> Actions to take:
[a] According to the comment thread, what are the Democrats already waking up with?
[b] Sum up the comment thread in two sentences.
[c] Please resume the comment thread on the election from the point where it stops.

> Excerpted passage:
════════
Ouch, more PROOF of that!
http://www.newsbusters.org/blogs/p-j-gladnick/2008/10/08/will-msm-report-obama-membership-socialist-new-party

Dale in Atlanta on November 9, 2008 at 2:20 PM

Nonfactor; ah when you’ve disproved all those FACTS, I’ve got about 50 more for you!

Or, are you going to pull a “Chimpy”, and just run away with your tail between your legs, because I just CRUSHED you with FACTS that you cannot Refute?

Dale in Atlanta on November 9, 2008 at 2:22 PM

Liberty, last time I checked, McCain was running as a Republican and if I voted a straight republican ticket, I did not put a check by his name, but I did, in fact, register a vote FOR McCain.

Oleta on November 9, 2008 at 2:13 PM

I’m glad to hear that, thank you for setting me straight, however there were too many on the right that didn’t vote to make some sort of “statement” and that was foolish on their part.

Liberty or Death on November 9, 2008 at 2:25 PM

Obama certainly does not have a mandate

that republicans failed to show up because they had a canidate that they were luke warm to is a shame
those people should shut their mouths (no complaints) the next 4 years when Obambi tanks this country.

the dems are already waking up with buyers remorse
just wait it will get worse

and obambi has already insulted Nancy Reagan - nice touch

the media is lowering expectations and will triumph the slightest achievement

audiotom on November 9, 2008 at 3:27 PM

Wait until the GOP has a candidate that can inspire and motivate the base..
════════
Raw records
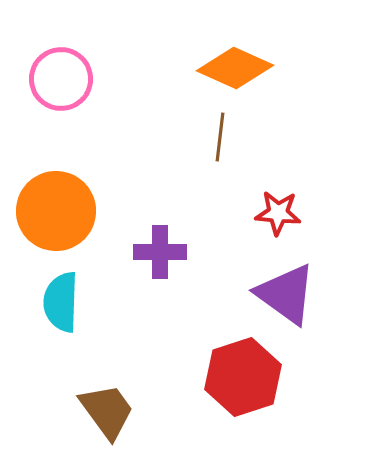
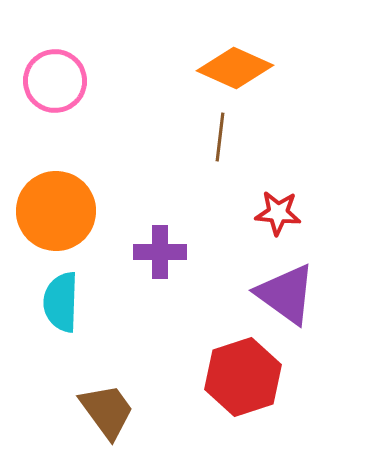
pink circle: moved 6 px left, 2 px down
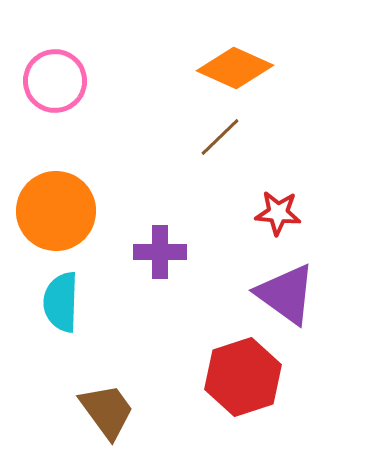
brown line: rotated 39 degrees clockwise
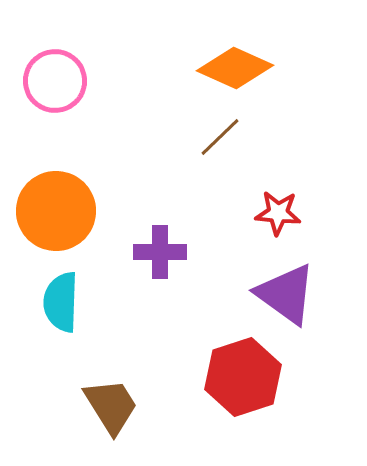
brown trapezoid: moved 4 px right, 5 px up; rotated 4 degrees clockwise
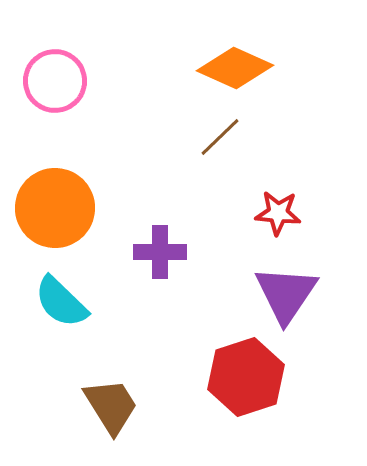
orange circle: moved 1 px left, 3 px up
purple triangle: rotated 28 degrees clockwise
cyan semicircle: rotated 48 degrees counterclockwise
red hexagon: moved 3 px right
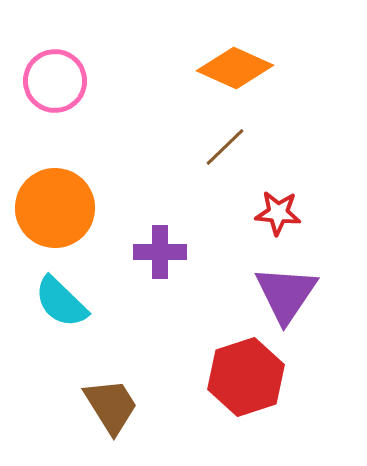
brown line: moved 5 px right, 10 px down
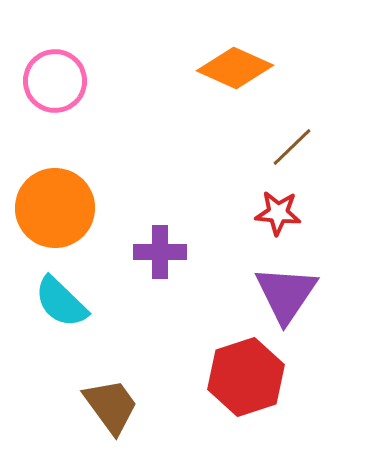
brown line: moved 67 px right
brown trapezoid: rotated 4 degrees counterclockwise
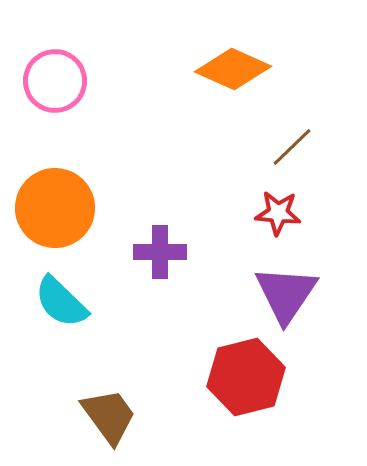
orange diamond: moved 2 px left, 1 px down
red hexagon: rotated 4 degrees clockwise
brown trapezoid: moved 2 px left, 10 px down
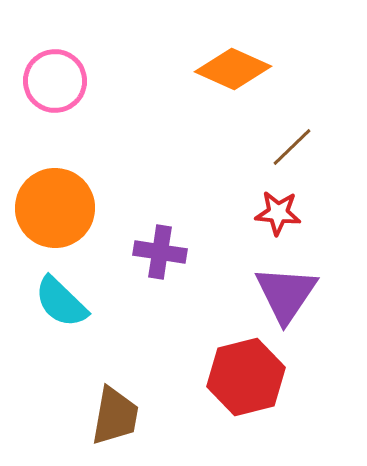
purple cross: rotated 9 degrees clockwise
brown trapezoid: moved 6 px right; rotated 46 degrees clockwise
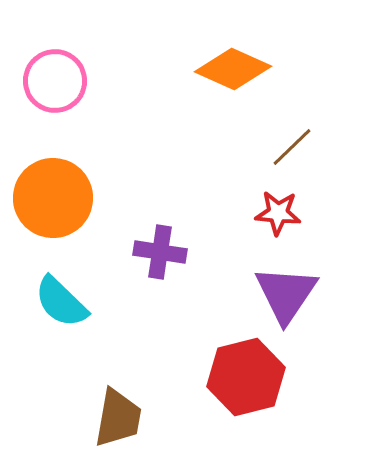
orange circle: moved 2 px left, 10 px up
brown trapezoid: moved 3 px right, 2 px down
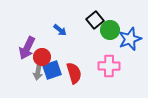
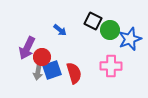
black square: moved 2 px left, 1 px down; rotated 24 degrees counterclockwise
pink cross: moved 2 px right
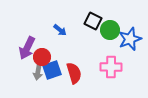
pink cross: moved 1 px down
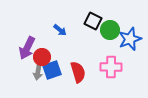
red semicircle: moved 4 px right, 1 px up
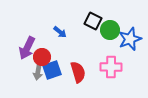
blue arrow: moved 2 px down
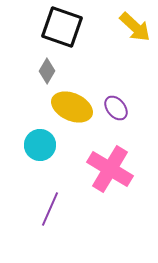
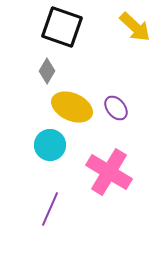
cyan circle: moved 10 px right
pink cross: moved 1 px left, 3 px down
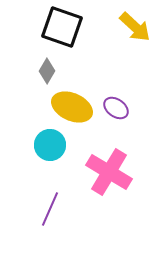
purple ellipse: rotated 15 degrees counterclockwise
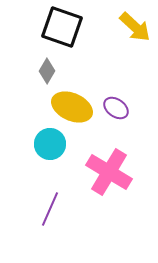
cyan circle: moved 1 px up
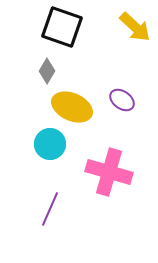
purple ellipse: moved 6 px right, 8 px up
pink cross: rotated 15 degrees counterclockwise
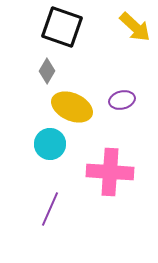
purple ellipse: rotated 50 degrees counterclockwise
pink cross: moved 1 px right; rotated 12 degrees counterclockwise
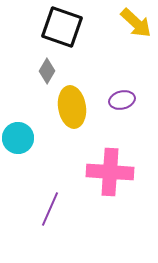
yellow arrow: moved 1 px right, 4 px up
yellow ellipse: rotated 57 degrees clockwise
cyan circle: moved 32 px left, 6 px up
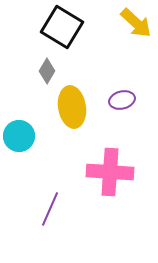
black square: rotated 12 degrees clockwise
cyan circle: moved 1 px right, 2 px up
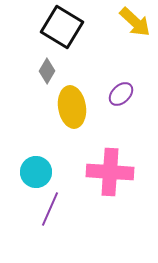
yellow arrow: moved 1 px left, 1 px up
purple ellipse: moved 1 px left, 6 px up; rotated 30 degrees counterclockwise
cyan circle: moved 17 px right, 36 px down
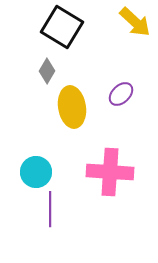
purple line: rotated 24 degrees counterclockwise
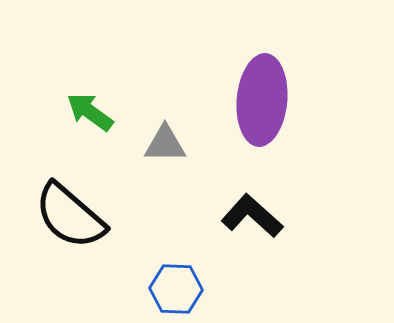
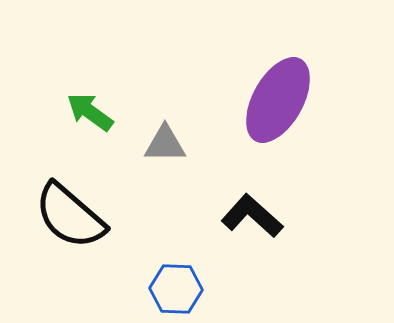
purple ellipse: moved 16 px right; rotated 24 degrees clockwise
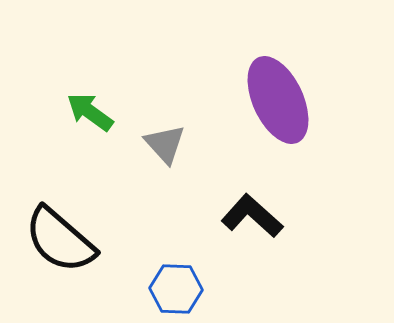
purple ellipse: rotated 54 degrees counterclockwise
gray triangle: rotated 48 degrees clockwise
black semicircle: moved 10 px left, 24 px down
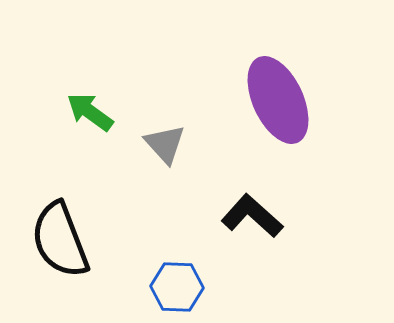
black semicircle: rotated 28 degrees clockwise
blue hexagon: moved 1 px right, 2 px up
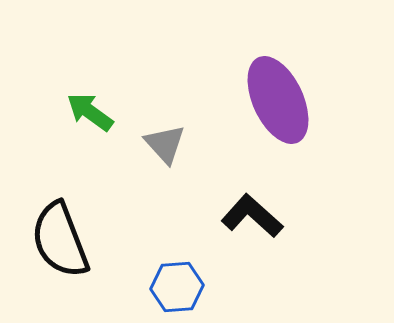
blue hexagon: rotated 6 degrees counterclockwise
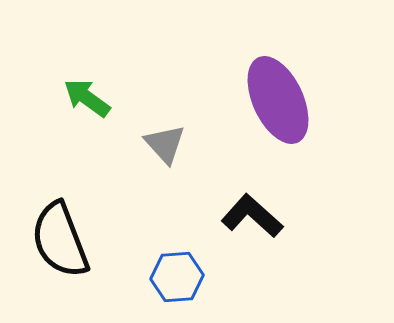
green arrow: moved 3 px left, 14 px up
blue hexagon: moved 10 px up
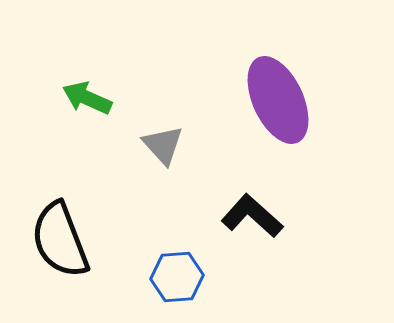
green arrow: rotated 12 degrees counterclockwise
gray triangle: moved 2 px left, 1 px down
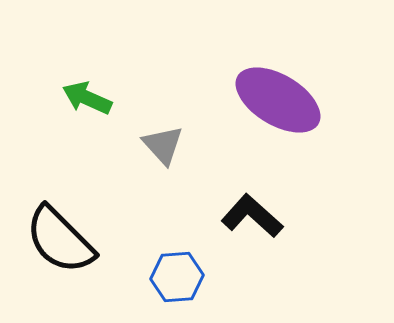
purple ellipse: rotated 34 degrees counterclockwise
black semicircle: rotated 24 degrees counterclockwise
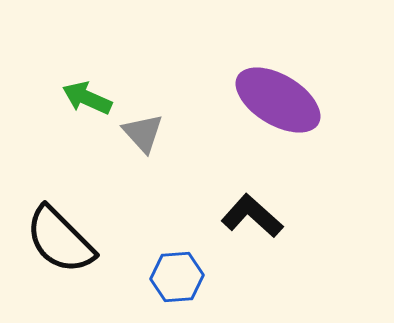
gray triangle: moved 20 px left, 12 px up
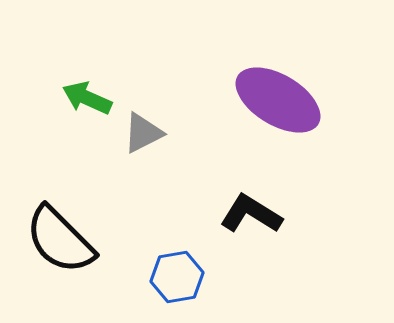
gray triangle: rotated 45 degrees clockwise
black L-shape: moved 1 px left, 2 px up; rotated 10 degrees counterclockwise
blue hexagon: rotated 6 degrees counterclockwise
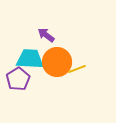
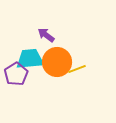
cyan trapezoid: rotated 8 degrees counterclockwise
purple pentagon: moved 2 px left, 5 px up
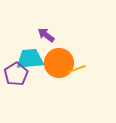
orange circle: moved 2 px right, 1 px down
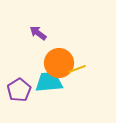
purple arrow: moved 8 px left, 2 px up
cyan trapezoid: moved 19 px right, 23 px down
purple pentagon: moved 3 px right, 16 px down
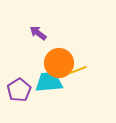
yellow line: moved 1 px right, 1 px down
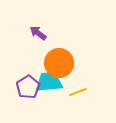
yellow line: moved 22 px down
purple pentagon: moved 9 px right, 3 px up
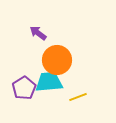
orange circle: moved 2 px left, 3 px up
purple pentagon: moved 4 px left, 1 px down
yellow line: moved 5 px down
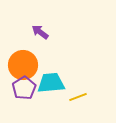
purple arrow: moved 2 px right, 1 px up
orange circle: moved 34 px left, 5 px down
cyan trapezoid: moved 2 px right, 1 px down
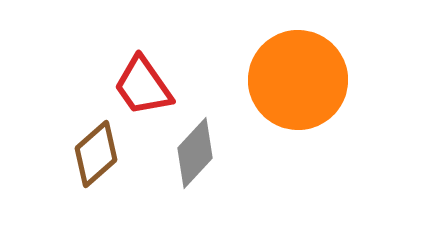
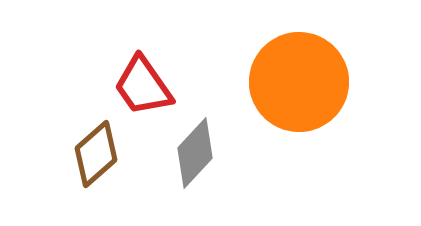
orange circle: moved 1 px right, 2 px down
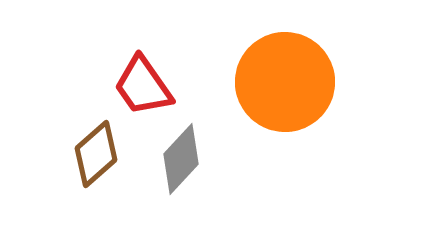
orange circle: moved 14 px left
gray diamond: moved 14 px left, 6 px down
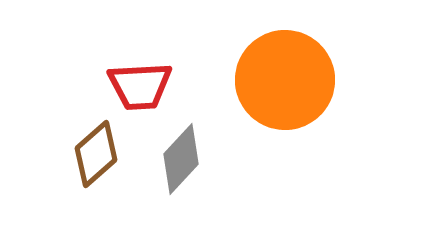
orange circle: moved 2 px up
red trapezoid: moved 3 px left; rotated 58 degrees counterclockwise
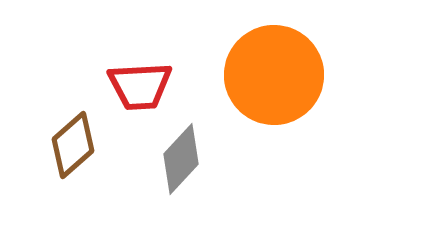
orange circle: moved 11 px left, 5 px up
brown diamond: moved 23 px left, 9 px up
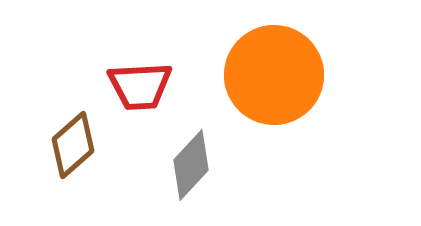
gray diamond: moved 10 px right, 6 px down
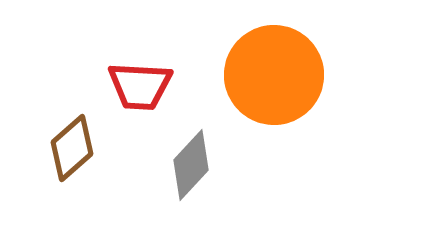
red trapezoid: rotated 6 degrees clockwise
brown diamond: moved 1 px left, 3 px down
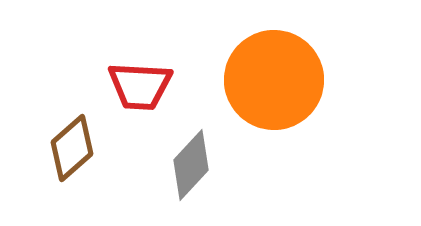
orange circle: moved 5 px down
════════
> Results of the exercise:
[a] Buyers remorse.

[b] In comments posted on November 9, 2008, one commenter boasts of having crushed an opponent with facts that cannot be refuted, and another explains that voting a straight Republican ticket registered a vote for McCain. Others regret that too many on the right did not vote, argue that Obama has no mandate and that Democrats already feel buyers remorse, and say the media is lowering expectations.

[c]
with the exception of Wise-Man (snort), I don’t too many people voted for John McCain.. more of a ‘Against Obama’..

DaveC on November 9, 2008 at 3:42 PM

a lot of previous voters withdrew from the process this time.

Racist Democrats?

jgapinoy on November 9, 2008 at 3:52 PM

DaveC on November 9, 2008 at 3:42 PM
more of a ‘Against Obama’

or for Sarah Palin.

kareyk on November 9, 2008 at 3:55 PM

That would mean that only a third of new voters bothered to cast ballots, or that a lot of previous voters withdrew from the process this time.

My bet would be the latter. That’s what happens when you run a weak candidate that not only fails to excite the base but thumbs his nose at them. Had it not been for Palin it would have been much worse.

conservnut on November 9, 2008 at 4:03 PM

Republicans were demoralized at having to choose between two Democrats.

beatcanvas on November 9, 2008 at 11:14 AM

Comment of the day..

Regardless of who stayed home and who vote against Obama..

he is the president now..

there is work ahead for 2010.. Look forward. don’t forget the past though.. if you are in a congressional district that has an unpopular dem in there, who can run against him in your state senate or house? write a letter to urge that guy to run..

McCain thought he could win by moving the tent to the middle of the campground.. not realizing that the left half was already occupied and made the GOP tent smaller automatically..

that tent needs to be moved back to the right and invite conservatives back in..

DaveC on November 9, 2008 at 4:09 PM

It wasn’t the Republicans that didn’t vote… it was the Conservatives…

The Republican Party just pushed through and is presiding over a hugely socialistic bank buyout, which is NOT WORKING! You can’t run say you are for smaller government when you are SEIZING banks.

At least the Left’s rhetoric matches their actions… we know they are dumb, but the Repubs are saying one thing, then doing another.

I voted for McCain/Palin… or I should say, for Palin… but face it, the ONLY arguement the Repubs had this year is we’re not quite so bad as the other team… and thats a tactic that has lost the last TWO election cycles for the Repubs.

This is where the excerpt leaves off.